The system uses advanced natural language processing to understand queries and retrieve relevant information from the document corpus, providing contextually appropriate responses.

✨ Features

Interactive Chat Interface: Built with Chainlit for an intuitive user experience
Vector Search: Powered by Milvus for efficient similarity search
Advanced Embeddings: Uses Nebius AI Qwen3-Embedding-8B model
Document Processing: Supports multiple formats (PDF, DOCX, HTML)
Authentication: Integrated with Chainlit's authentication system
Persistent Storage: Database integration with PostgreSQL
Containerized Deployment: Docker Compose setup for easy deployment
Testing Suite: Comprehensive testing with RAGAS evaluation

🚀 Installation

Clone the repository

git clone https://github.com/daniel-was-taken/prod-rag-chat.git
cd prod-rag-chat

Create a virtual environment

python -m venv venv

# On Windows
.\venv\Scripts\activate

# On macOS/Linux
source venv/bin/activate

Install dependencies
```
pip install -r requirements.txt
```

⚙️ Configuration

Create environment file

cp .env.example .env  # If available, or create manually

Configure environment variables Create a .env file in the root directory with the following variables:

# Nebius AI Configuration
NEBIUS_API_KEY=your_nebius_api_key_here
OPENAI_API_KEY=your_openai_api_key_here  # Fallback

# Milvus Configuration
MILVUS_URI=http://localhost:19530

# Chainlit Configuration
CHAINLIT_AUTH_SECRET=your_auth_secret_here

# Database Configuration (if using PostgreSQL)
DATABASE_URL=postgresql://user:password@localhost:5432/dbname

🎬 Starting the Application

Method 1: Using Docker Compose (Recommended)

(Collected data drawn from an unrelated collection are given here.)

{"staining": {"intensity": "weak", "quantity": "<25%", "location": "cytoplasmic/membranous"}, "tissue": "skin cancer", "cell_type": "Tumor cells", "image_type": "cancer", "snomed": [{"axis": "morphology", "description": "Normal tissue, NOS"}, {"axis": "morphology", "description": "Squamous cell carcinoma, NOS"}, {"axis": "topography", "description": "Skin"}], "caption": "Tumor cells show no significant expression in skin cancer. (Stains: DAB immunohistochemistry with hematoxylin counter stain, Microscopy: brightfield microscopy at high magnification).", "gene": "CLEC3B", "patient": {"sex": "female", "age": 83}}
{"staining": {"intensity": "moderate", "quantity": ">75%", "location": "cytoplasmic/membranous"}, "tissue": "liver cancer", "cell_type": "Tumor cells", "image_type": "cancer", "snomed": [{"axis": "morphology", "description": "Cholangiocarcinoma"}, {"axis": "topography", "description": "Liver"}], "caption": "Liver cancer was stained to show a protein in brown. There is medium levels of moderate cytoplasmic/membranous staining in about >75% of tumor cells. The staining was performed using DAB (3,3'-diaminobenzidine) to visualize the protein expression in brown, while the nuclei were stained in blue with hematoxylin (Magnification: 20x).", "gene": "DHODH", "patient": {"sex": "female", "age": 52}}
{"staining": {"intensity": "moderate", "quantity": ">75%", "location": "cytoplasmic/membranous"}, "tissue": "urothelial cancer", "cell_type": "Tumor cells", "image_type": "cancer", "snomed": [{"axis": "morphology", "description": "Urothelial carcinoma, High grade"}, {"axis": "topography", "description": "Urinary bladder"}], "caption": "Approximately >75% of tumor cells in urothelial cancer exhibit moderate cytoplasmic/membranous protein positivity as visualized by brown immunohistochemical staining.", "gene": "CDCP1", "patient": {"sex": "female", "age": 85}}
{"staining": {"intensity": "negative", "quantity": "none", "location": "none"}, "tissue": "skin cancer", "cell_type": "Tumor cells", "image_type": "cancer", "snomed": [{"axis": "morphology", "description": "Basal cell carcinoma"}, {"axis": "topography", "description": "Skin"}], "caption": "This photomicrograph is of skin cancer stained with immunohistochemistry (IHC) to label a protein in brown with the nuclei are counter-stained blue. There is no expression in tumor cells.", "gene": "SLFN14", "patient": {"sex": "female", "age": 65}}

Start the infrastructure services
```
docker-compose up -d
```
This will start:
- Milvus vector database
- etcd (for Milvus coordination)
- MinIO (for Milvus storage)
Wait for services to be ready
Start the Chainlit application
```
chainlit run app.py -w
```

Method 2: Manual Setup

Install and configure Milvus standalone Follow the Milvus installation guide
Start the application
```
chainlit run app.py -w
```

The application will be available at http://localhost:8000

📊 Database Population

The system automatically populates the vector database on first startup. However, you can manually manage the data:

Automatic Population

The application automatically checks if the Milvus collection exists and has data. If not, it runs the population script automatically.

Manual Population

To manually populate or repopulate the database:

python populate_db.py

Adding New Documents

Add documents to the data directory

# Place your documents in the data/ folder
cp your_new_document.pdf data/
cp your_new_document.docx data/

Supported file formats:
- PDF files (.pdf)
- Microsoft Word documents (.docx)
- HTML files (.html)

Repopulate the database

# Delete existing collection
python delete_collection.py

# Repopulate with new documents
python populate_db.py

Database Configuration

The population script uses the following configuration:

Embedding Model: Qwen/Qwen3-Embedding-8B (4096 dimensions)
Chunk Size: 1500 characters maximum
Combine Threshold: 200 characters minimum
Batch Size: 5 documents per batch
Collection Name: my_rag_collection

Document Processing Pipeline

Loading: Documents are loaded using UnstructuredLoader
Cleaning: Text is cleaned and normalized
Chunking: Documents are split into manageable chunks
Embedding: Chunks are converted to vector embeddings
Storage: Embeddings are stored in Milvus with metadata

🗃️ Data Management

Deleting the Collection

python delete_collection.py

Updating Documents

To update the document corpus:

Add/remove documents in the data/ directory
Delete the existing collection: python delete_collection.py
Restart the application (it will automatically repopulate)

🧪 Testing

The project includes comprehensive testing:

Running Unit Tests


# Run specific test files
python -m unittest tests/test_chainlit.py -v

RAGAS Evaluation

Evaluate the RAG system performance:

# Run RAGAS evaluation
python tests/test_ragas.py

# Or use the Jupyter notebook
jupyter notebook tests/test_ragas.ipynb

Manual Testing

Test individual components:

# Test vector search functionality
python tests/test_vector_search.py

📄 License

This project is licensed under the MIT license.